Rantt: Do Democratic victories in Oklahoma in 2017 have more to do with how scandal plagued the Oklahoma GOP has been, or is it about something different that Democrats are doing?
Jensen: Both. Even without the 2016 election, our state legislature was plagued with corruption, selfishness, and deceit. It was only a matter of time before it all came to the surface as it has. This has nothing to do with party and everything to do with elected officials’ lack of accountability. Since the scandals have broke on the state and national scale, the voters’ apathy has receded significantly, making way for transparent practices and moral fortitude to gain a sizeable foothold.
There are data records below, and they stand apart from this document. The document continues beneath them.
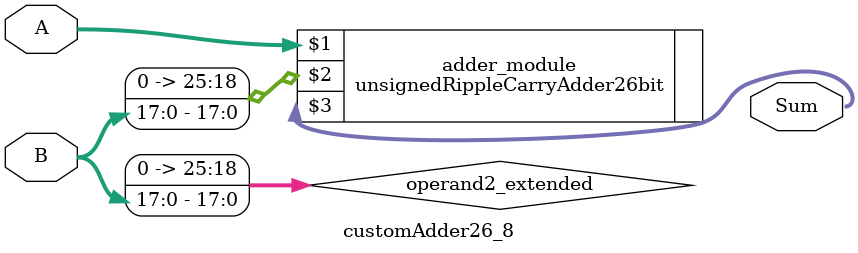
<source format=v>

module customAdder26_8(
                    input [25 : 0] A,
                    input [17 : 0] B,
                    
                    output [26 : 0] Sum
            );

    wire [25 : 0] operand2_extended;
    
    assign operand2_extended =  {8'b0, B};
    
    unsignedRippleCarryAdder26bit adder_module(
        A,
        operand2_extended,
        Sum
    );
    
endmodule
        
</source>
Oklahomans want better for themselves, and they deserve better. Now, they’re getting better.
Rantt: You face tough odds in your district. How do you plan to close the gap as you approach Election Day?
Jensen: This campaign has gained a lot of local, state, and national attention. People from the district have taken ownership on what kind of leadership they want to have representing them in Oklahoma City and it has taken the form of door knocking, phone banking, and donating to this campaign. The enthusiasm for this race has reached even the central and eastern parts of Oklahoma. On a national scale, I have had volunteers with Postcards to Voters write voters in my district thousands of postcards, more than 20,000. We’ve had teams knocking doors, phone banking, posting to their social media, and just generally doing whatever it takes to Get Out The Vote. Our message is definitely getting out there!
Rantt: What are your policy priorities in District 27?
Jensen: First, we have to address the budget. The budget affects nearly all issues we face, including public education, access to health care, criminal justice, roads and bridges, senior citizen care, veterans, the economy, and several other issues. Once we have tackled the revenue and budget failures, we can begin to fix the mess our state is in. We can give teacher pay raises, state workers can have better benefits, the overcrowded prisons can be reformed, the roads and bridges can be fixed. It all hinges on the budget!